I was reminded of the KISS principle while listening to episode 197 of The Project Management Podcast. In that episode a product called Eppora is discussed. Listening to the guy behind Eppora was like listening to me when I have an amazing idea; he was actually describing project management software I had thought of years ago but thankfully dropped. The problem? Grandiosity…
Some features that rubbed me wrong:
- Most project managers and the companies that employ them don’t have the time and money to keep statistics about every person working on projects. If only some project managers use it, the return on investment disappears.
- Those statistics are wrong anyway. For example, easy task plus great programmer equals great productivity, hard task plus great programmer equal normal productivity, normal task and so-so programmer equal normal (maybe) productivity, and hard task plus so-so programmer equals… So match the wrong person to the wrong task and your statistics mean nothing.

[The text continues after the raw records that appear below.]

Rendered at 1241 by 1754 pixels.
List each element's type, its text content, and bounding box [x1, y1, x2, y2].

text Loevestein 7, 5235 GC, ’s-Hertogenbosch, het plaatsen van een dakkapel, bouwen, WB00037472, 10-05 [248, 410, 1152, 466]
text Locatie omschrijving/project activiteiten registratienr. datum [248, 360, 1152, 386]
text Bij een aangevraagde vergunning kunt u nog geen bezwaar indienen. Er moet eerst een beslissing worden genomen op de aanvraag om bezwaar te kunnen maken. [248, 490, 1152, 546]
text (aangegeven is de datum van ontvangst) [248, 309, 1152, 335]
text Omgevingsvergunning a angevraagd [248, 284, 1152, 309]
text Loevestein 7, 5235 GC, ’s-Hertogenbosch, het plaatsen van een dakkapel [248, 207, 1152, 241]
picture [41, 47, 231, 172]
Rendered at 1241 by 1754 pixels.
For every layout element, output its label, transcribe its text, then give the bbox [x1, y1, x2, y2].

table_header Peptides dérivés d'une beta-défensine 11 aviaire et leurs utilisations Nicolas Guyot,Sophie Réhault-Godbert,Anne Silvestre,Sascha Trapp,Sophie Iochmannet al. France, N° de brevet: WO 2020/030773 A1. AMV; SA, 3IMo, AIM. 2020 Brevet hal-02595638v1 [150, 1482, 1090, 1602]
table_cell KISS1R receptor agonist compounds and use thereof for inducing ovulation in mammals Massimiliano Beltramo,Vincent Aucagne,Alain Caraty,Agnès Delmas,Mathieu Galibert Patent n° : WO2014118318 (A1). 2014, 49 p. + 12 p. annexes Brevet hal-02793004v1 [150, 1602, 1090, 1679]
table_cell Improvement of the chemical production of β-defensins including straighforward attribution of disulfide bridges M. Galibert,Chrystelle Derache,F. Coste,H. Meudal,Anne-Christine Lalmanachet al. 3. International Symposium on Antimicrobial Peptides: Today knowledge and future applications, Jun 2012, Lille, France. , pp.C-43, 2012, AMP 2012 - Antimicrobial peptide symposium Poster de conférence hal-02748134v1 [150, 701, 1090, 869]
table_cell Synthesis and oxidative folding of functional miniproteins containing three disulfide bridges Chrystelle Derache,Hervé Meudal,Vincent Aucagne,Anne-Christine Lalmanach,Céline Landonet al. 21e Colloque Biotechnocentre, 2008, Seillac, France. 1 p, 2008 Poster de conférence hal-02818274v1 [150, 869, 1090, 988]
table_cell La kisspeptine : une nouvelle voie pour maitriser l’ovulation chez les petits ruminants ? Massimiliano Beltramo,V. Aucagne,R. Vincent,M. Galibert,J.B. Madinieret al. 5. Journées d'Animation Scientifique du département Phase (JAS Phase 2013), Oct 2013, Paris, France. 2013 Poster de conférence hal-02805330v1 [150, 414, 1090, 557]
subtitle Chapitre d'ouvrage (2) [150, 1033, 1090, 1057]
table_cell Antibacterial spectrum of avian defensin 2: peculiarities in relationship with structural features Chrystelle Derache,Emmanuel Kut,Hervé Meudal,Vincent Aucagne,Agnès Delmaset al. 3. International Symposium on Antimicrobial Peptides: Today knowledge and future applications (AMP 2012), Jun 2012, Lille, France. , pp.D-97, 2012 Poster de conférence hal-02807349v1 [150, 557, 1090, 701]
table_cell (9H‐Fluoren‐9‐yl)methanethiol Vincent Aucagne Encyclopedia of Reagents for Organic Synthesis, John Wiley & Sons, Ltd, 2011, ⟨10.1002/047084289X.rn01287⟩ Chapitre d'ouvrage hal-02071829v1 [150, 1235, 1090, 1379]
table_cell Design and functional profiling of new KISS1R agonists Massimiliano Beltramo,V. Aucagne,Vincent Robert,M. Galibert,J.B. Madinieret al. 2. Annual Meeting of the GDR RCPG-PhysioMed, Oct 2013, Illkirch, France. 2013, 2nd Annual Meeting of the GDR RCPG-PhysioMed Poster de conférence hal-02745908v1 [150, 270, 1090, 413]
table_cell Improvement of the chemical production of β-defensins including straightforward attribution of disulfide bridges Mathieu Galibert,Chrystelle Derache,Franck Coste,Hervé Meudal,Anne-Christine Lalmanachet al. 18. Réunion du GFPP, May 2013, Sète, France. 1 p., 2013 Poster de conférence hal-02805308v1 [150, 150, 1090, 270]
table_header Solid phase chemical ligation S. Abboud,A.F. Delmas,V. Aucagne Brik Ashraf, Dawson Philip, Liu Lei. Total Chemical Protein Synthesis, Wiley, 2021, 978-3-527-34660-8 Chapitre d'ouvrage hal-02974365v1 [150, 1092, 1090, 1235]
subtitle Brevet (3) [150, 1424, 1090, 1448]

- You can’t pay people on productivity statistics. Hard task plus great programmer equals normal productivity and normal task and so-so programmer equal normal productivity. The two guys are worth the same? Like hell they are.
- Many clients will not let their schedules live on or be accessed via “the cloud”. Schedule information can be highly sensitive.
- Selling a critical chain approach is hard. Most people are threatened by that kind of approach as they think it may cause them to sit on their hands if they are too productive.
I understand that the guy was kind of selling his salad but if you are going to make extraordinary claims you’d better have extra ordinary proof. He has not given me the proverbial warm and fuzzy feeling.
What do you think? As always questions and comments are welcome.